Could you print the entries below exactly, starting at the line that contains "Technology gap analysis" and stopping after the last one?
════
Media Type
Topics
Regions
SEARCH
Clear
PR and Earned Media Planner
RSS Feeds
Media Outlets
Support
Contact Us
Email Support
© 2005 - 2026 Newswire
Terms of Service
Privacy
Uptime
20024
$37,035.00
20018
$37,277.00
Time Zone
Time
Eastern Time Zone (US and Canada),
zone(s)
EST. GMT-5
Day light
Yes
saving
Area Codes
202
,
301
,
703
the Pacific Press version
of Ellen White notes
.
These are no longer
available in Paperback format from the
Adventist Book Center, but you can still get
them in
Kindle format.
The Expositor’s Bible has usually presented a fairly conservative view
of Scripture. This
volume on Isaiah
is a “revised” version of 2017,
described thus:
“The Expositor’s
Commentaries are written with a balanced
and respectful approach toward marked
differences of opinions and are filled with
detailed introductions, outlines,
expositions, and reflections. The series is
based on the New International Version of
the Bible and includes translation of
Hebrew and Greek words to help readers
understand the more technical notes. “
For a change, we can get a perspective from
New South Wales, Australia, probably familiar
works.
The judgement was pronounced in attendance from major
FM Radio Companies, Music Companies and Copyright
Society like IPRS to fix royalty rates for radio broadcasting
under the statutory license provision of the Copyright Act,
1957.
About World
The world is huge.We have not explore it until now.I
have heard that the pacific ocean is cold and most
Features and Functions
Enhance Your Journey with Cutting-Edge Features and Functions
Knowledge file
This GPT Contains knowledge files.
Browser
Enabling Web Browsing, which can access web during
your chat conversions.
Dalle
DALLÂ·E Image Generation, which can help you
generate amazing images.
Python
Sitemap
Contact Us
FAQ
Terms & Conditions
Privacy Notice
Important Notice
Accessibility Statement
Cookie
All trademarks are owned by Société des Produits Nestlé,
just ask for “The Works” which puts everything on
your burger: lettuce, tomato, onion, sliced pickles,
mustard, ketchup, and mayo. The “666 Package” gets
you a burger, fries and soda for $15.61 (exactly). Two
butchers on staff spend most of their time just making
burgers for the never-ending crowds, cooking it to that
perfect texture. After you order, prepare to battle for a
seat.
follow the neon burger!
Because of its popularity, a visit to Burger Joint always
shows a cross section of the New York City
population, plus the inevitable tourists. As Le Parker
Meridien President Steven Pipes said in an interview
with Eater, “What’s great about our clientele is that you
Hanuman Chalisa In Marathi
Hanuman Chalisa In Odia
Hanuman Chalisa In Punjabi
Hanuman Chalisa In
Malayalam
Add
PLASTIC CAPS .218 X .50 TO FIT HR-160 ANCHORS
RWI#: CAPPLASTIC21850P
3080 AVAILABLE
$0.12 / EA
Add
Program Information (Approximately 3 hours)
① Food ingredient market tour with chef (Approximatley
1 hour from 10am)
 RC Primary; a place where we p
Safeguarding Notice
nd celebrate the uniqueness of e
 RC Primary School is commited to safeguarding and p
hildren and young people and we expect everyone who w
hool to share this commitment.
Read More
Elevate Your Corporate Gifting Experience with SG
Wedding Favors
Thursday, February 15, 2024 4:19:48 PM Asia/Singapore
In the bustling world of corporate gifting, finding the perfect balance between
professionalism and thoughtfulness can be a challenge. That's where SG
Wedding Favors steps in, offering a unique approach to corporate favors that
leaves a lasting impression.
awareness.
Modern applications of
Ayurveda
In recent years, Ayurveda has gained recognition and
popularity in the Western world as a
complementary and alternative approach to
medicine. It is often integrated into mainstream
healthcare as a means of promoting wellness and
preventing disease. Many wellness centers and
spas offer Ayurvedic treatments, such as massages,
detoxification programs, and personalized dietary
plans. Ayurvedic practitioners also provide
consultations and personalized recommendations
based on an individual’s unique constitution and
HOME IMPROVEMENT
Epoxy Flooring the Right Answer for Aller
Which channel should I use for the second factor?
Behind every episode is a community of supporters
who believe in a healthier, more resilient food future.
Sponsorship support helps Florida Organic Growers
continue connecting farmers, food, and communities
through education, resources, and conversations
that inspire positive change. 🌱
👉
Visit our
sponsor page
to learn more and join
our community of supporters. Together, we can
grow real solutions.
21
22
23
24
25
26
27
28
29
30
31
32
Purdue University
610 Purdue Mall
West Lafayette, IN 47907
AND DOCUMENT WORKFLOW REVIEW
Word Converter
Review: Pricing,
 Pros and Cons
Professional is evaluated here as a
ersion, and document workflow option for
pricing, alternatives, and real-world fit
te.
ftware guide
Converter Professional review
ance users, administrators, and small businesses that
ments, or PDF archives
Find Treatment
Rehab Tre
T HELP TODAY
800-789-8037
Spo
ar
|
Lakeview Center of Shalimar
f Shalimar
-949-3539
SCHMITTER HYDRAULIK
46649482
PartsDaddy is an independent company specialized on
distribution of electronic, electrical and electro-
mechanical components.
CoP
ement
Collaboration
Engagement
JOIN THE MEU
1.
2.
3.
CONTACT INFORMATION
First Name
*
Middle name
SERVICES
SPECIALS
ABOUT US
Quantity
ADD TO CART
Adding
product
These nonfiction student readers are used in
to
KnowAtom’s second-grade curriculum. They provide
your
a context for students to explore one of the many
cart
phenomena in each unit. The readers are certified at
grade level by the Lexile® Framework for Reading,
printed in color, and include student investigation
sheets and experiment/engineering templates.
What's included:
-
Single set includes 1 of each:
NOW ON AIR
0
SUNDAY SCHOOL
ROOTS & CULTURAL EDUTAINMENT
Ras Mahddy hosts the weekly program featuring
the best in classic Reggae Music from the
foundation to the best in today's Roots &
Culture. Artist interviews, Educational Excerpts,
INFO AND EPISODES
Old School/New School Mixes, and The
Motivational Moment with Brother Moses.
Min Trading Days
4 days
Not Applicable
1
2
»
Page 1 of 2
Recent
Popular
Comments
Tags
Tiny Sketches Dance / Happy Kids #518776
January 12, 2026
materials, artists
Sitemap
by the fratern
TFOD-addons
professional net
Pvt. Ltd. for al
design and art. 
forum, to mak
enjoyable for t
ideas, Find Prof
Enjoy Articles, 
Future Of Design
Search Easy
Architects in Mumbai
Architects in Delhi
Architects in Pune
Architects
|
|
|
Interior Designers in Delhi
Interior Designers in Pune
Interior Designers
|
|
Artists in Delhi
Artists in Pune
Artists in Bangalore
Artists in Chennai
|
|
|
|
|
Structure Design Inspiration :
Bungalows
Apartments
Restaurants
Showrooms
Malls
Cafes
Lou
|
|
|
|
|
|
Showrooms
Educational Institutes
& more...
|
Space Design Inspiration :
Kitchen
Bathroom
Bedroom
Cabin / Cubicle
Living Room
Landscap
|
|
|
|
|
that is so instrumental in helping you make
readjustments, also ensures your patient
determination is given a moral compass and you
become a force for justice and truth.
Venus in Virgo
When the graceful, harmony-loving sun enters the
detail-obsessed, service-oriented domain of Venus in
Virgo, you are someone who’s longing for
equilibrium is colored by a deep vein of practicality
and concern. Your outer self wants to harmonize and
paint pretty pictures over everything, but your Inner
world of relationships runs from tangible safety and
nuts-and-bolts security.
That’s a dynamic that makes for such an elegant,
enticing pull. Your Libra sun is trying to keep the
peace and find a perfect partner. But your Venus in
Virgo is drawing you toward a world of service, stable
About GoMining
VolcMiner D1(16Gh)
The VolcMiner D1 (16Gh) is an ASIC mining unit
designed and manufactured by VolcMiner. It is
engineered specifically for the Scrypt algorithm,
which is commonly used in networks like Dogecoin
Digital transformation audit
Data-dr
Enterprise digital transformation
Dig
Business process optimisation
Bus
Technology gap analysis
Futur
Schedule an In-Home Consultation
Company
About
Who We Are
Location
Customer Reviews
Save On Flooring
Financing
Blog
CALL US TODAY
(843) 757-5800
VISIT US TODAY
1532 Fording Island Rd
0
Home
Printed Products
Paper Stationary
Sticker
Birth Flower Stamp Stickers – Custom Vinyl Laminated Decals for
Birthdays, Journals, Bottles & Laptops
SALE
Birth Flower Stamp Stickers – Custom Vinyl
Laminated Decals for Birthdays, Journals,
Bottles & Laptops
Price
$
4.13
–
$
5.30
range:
════
**EXERCISE OUTPUT:**
Technology gap analysis
Futur
Schedule an In-Home Consultation
Company
About
Who We Are
Location
Customer Reviews
Save On Flooring
Financing
Blog
CALL US TODAY
(843) 757-5800
VISIT US TODAY
1532 Fording Island Rd
0
Home
Printed Products
Paper Stationary
Sticker
Birth Flower Stamp Stickers – Custom Vinyl Laminated Decals for
Birthdays, Journals, Bottles & Laptops
SALE
Birth Flower Stamp Stickers – Custom Vinyl
Laminated Decals for Birthdays, Journals,
Bottles & Laptops
Price
$
4.13
–
$
5.30
range:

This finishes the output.